Mo6 Mk1 - Jungle Carbine

Later in WWII the need for a shorter, lighter rifle for use in the jungles of the Far East led to the development of the Rifle, No. 5 Mk I (the "Jungle Carbine") With a severely cut-down stock, a prominent flash hider, and a receiver machined to remove all unnecessary metal, the No. 5 was both shorter and 2 lb (0.9 kg) lighter. Despite a rubber butt-pad, the .303 round produced too much recoil for the No. 5 to be suitable for general issue. Production of the No. 5 Mk I ceased in 1947 due to an "inherent fault in the design", often said to be a "wandering zero" and accuracy problems. However, the No. 5 Mk I was popular with soldiers owing to its light weight, portability, and shorter overall length than a standard Lee-Enfield rifle.
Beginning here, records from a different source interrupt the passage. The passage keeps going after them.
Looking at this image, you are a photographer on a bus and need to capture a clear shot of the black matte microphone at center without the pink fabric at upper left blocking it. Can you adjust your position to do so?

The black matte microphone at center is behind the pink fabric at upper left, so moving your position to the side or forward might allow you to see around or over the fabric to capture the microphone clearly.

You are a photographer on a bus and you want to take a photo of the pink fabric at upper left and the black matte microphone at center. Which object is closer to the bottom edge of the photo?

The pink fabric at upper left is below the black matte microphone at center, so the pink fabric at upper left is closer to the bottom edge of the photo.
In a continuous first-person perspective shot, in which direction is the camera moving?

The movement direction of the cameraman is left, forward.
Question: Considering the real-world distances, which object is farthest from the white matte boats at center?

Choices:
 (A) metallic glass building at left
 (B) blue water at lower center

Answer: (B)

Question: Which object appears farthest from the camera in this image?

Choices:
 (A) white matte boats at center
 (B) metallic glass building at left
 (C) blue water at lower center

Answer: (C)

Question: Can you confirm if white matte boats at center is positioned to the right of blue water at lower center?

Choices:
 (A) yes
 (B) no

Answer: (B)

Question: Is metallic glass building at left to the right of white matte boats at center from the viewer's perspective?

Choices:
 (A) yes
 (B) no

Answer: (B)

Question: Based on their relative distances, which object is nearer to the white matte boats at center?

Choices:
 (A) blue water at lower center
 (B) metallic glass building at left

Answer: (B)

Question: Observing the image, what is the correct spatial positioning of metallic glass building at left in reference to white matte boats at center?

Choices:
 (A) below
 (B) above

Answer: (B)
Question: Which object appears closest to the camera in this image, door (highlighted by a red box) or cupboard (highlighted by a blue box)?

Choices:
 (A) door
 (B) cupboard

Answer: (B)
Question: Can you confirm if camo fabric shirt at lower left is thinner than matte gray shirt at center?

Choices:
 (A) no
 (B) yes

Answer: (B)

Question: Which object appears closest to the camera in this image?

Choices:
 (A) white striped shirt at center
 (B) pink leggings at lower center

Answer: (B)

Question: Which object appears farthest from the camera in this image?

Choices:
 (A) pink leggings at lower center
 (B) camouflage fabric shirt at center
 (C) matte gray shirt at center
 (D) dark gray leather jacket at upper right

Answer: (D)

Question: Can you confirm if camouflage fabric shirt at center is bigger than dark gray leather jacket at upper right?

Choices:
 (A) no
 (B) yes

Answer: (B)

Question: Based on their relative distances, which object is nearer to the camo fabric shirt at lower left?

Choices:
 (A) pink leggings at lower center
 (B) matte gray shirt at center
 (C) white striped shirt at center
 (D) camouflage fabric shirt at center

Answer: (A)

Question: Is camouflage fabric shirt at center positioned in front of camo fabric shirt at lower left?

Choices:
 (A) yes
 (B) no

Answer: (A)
An Australian experimental version of Jungle Carbine, designated Rifle, No. 6, Mk I was also developed, using an SMLE MK III* as a starting point (as opposed to the No. 4 Mk I used to develop the No. 5 Mk I Jungle Carbine). The No. 6 Mk I never entered full production, and examples today are extremely rare and valuable to collectors. A "Shortened and Lightened" version of the SMLE Mk III* rifle was also trialled by the Australian military, and a very small number were manufactured at SAF Lithgow during the course of WWII.